Indianapolis, Libere 1: Marquez gia' davanti a tutti

Indianapolis, Libere 1: Marquez gia' davanti a tutti

Crutchlow il migliore delle Yamaha, Bradl mantiene il suo grande stato di forma e batte Valentino Rossi

Gli Stati Uniti paiono piacere proprio a Marc Marquez, subito leader sin dalla prima sessione di Indianapolis. Questa volta poi "El Cabronsito" non aveva nemmeno più la "difficoltà" di dover imparare la pista, visto che il giovane spagnolo nel mitico catino dell'Indiana ha dominato le ultime due edizioni della gara di Moto2, e si e' visto subito i suoi intenti aggressivi per il weekend: e' stato in grado di viaggiare con una rimarchevole costanza di rendimento sull’1’41″ basso e sul finire della sessione il portacolori Repsol Honda è stato il primo (ed unico) a scendere sotto il muro dell’1’41″ con un impressionante 1’40″781, siglato a poco più di 2 minuti dall’esposizione della bandiera a scacchi.
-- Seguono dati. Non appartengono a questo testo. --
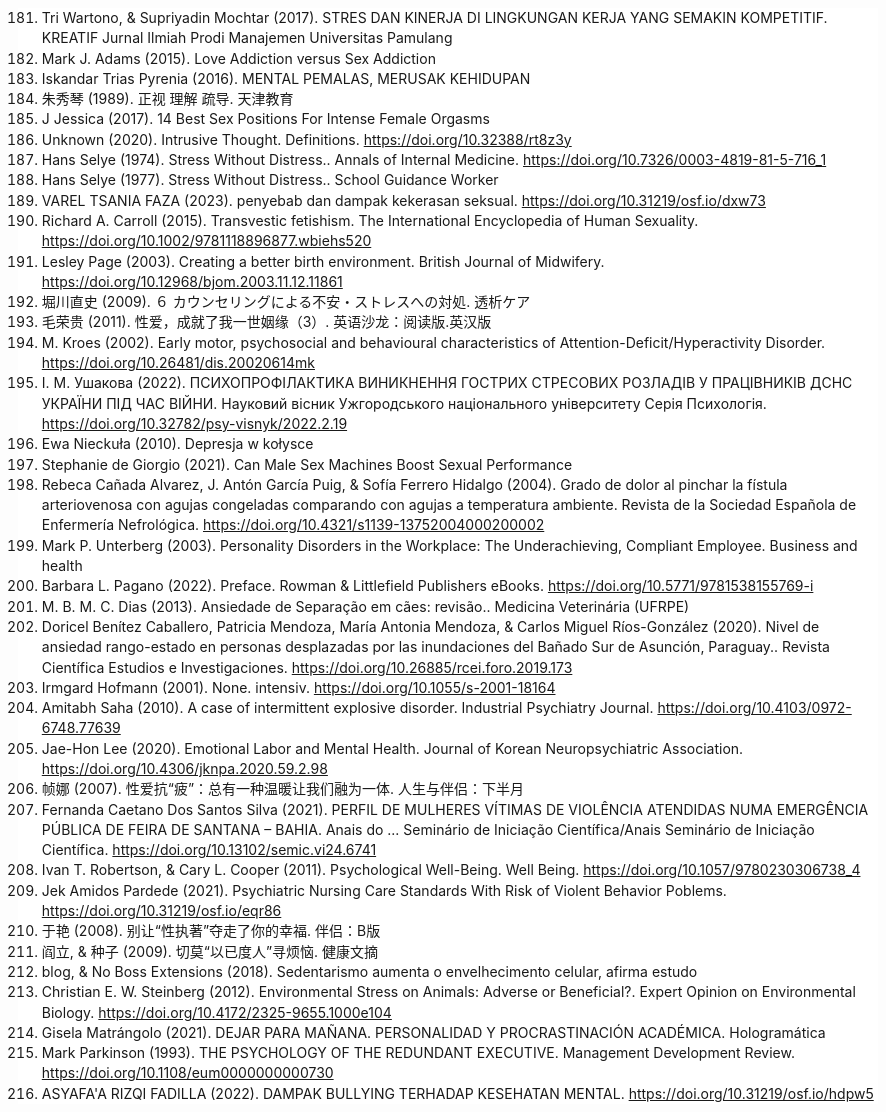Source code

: 181. Tri Wartono, & Supriyadin Mochtar (2017). STRES DAN KINERJA DI LINGKUNGAN KERJA YANG SEMAKIN KOMPETITIF. KREATIF Jurnal Ilmiah Prodi Manajemen Universitas Pamulang
182. Mark J. Adams (2015). Love Addiction versus Sex Addiction
183. Iskandar Trias Pyrenia (2016). MENTAL PEMALAS, MERUSAK KEHIDUPAN
184. 朱秀琴 (1989). 正视 理解 疏导. 天津教育
185. J Jessica (2017). 14 Best Sex Positions For Intense Female Orgasms
186. Unknown (2020). Intrusive Thought. Definitions. https://doi.org/10.32388/rt8z3y
187. Hans Selye (1974). Stress Without Distress.. Annals of Internal Medicine. https://doi.org/10.7326/0003-4819-81-5-716_1
188. Hans Selye (1977). Stress Without Distress.. School Guidance Worker
189. VAREL TSANIA FAZA (2023). penyebab dan dampak kekerasan seksual. https://doi.org/10.31219/osf.io/dxw73
190. Richard A. Carroll (2015). Transvestic fetishism. The International Encyclopedia of Human Sexuality. https://doi.org/10.1002/9781118896877.wbiehs520
191. Lesley Page (2003). Creating a better birth environment. British Journal of Midwifery. https://doi.org/10.12968/bjom.2003.11.12.11861
192. 堀川直史 (2009). ６ カウンセリングによる不安・ストレスへの対処. 透析ケア
193. 毛荣贵 (2011). 性爱，成就了我一世姻缘（3）. 英语沙龙：阅读版.英汉版
194. M. Kroes (2002). Early motor, psychosocial and behavioural characteristics of Attention-Deficit/Hyperactivity Disorder. https://doi.org/10.26481/dis.20020614mk
195. І. М. Ушакова (2022). ПСИХОПРОФІЛАКТИКА ВИНИКНЕННЯ ГОСТРИХ СТРЕСОВИХ РОЗЛАДІВ У ПРАЦІВНИКІВ ДСНС УКРАЇНИ ПІД ЧАС ВІЙНИ. Науковий вісник Ужгородського національного університету Серія Психологія. https://doi.org/10.32782/psy-visnyk/2022.2.19
196. Ewa Nieckuła (2010). Depresja w kołysce
197. Stephanie de Giorgio (2021). Can Male Sex Machines Boost Sexual Performance
198. Rebeca Cañada Alvarez, J. Antón García Puig, & Sofía Ferrero Hidalgo (2004). Grado de dolor al pinchar la fístula arteriovenosa con agujas congeladas comparando con agujas a temperatura ambiente. Revista de la Sociedad Española de Enfermería Nefrológica. https://doi.org/10.4321/s1139-13752004000200002
199. Mark P. Unterberg (2003). Personality Disorders in the Workplace: The Underachieving, Compliant Employee. Business and health
200. Barbara L. Pagano (2022). Preface. Rowman & Littlefield Publishers eBooks. https://doi.org/10.5771/9781538155769-i
201. M. B. M. C. Dias (2013). Ansiedade de Separação em cães: revisão.. Medicina Veterinária (UFRPE)
202. Doricel Benítez Caballero, Patricia Mendoza, María Antonia Mendoza, & Carlos Miguel Ríos-González (2020). Nivel de ansiedad rango-estado en personas desplazadas por las inundaciones del Bañado Sur de Asunción, Paraguay.. Revista Científica Estudios e Investigaciones. https://doi.org/10.26885/rcei.foro.2019.173
203. Irmgard Hofmann (2001). None. intensiv. https://doi.org/10.1055/s-2001-18164
204. Amitabh Saha (2010). A case of intermittent explosive disorder. Industrial Psychiatry Journal. https://doi.org/10.4103/0972-6748.77639
205. Jae-Hon Lee (2020). Emotional Labor and Mental Health. Journal of Korean Neuropsychiatric Association. https://doi.org/10.4306/jknpa.2020.59.2.98
206. 帧娜 (2007). 性爱抗“疲”：总有一种温暖让我们融为一体. 人生与伴侣：下半月
207. Fernanda Caetano Dos Santos Silva (2021). PERFIL DE MULHERES VÍTIMAS DE VIOLÊNCIA ATENDIDAS NUMA EMERGÊNCIA PÚBLICA DE FEIRA DE SANTANA – BAHIA. Anais do ... Seminário de Iniciação Científica/Anais Seminário de Iniciação Científica. https://doi.org/10.13102/semic.vi24.6741
208. Ivan T. Robertson, & Cary L. Cooper (2011). Psychological Well-Being. Well Being. https://doi.org/10.1057/9780230306738_4
209. Jek Amidos Pardede (2021). Psychiatric Nursing Care Standards With Risk of Violent Behavior Poblems. https://doi.org/10.31219/osf.io/eqr86
210. 于艳 (2008). 别让“性执著”夺走了你的幸福. 伴侣：B版
211. 阎立, & 种子 (2009). 切莫“以已度人”寻烦恼. 健康文摘
212. blog, & No Boss Extensions (2018). Sedentarismo aumenta o envelhecimento celular, afirma estudo
213. Christian E. W. Steinberg (2012). Environmental Stress on Animals: Adverse or Beneficial?. Expert Opinion on Environmental Biology. https://doi.org/10.4172/2325-9655.1000e104
214. Gisela Matrángolo (2021). DEJAR PARA MAÑANA. PERSONALIDAD Y PROCRASTINACIÓN ACADÉMICA. Hologramática
215. Mark Parkinson (1993). THE PSYCHOLOGY OF THE REDUNDANT EXECUTIVE. Management Development Review. https://doi.org/10.1108/eum0000000000730
216. ASYAFA'A RIZQI FADILLA (2022). DAMPAK BULLYING TERHADAP KESEHATAN MENTAL. https://doi.org/10.31219/osf.io/hdpw5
Nel finale, seppur distanziati rispettivamente di 3 e 4 decimi, si sono messe in mostra le Yamaha M1 del futuro Ducatista Cal Crutchlow e Jorge Lorenzo, in chiaro recupero dall’infortunio (e conseguente doppia-operazione) alla spalla sinistra. La vacanza non ha fatto perdere lo stato di forma del poleman di Laguna Seca Stefan Bradl, fresco di rinnovo col team di Lucio Cecchinello e con la HRC. Il tedesco ha staccato il quarto crono, davanti all'altra Yamaha ufficiale di Valentino Rossi, staccato di 0″766 dalla vetta. Il pesarese si e' risollevato nelfinale dopo aver navigato per quasi tutto il turno ai margini della top-10. Seguono nell’ordine Alvaro Bautista ed uno spento Dani Pedrosa soltanto settimo a otto decimi dal proprio compagno di squadra ed ultimo dei piloti con un distacco inferiore al secondo. Ottava e nona le due Ducati, ad un secondo da Marquez, con Andrea Dovizioso in pista con la Desmosedici GP13 “Evo” di un soffio davanti alla GP13 “Standard” di Nicky Hayden. Chiude la Top 10 Bradley Smith, staccato di 1"6, davanti alle Ducati Pramac dei rientranti Ben Spies (assente dal Mugello) ed Andrea Iannone. Tra le CRT, com'era prevedibile, in testa troviamo Aleix Espargaro, che stacca di 0"222 la ART del laPaul Bird Motorsport affidata a Yonny Hernandez, lo scorso anno vincitore della classe a Indianapolis ed autore di una caduta in questa sessione. Da segnalare il brutto highside alla curva 10 di Karel Abraham, finito al Centro Medico con un sospetto infortunio alla spalla sinistra già martoriata nel recente passato.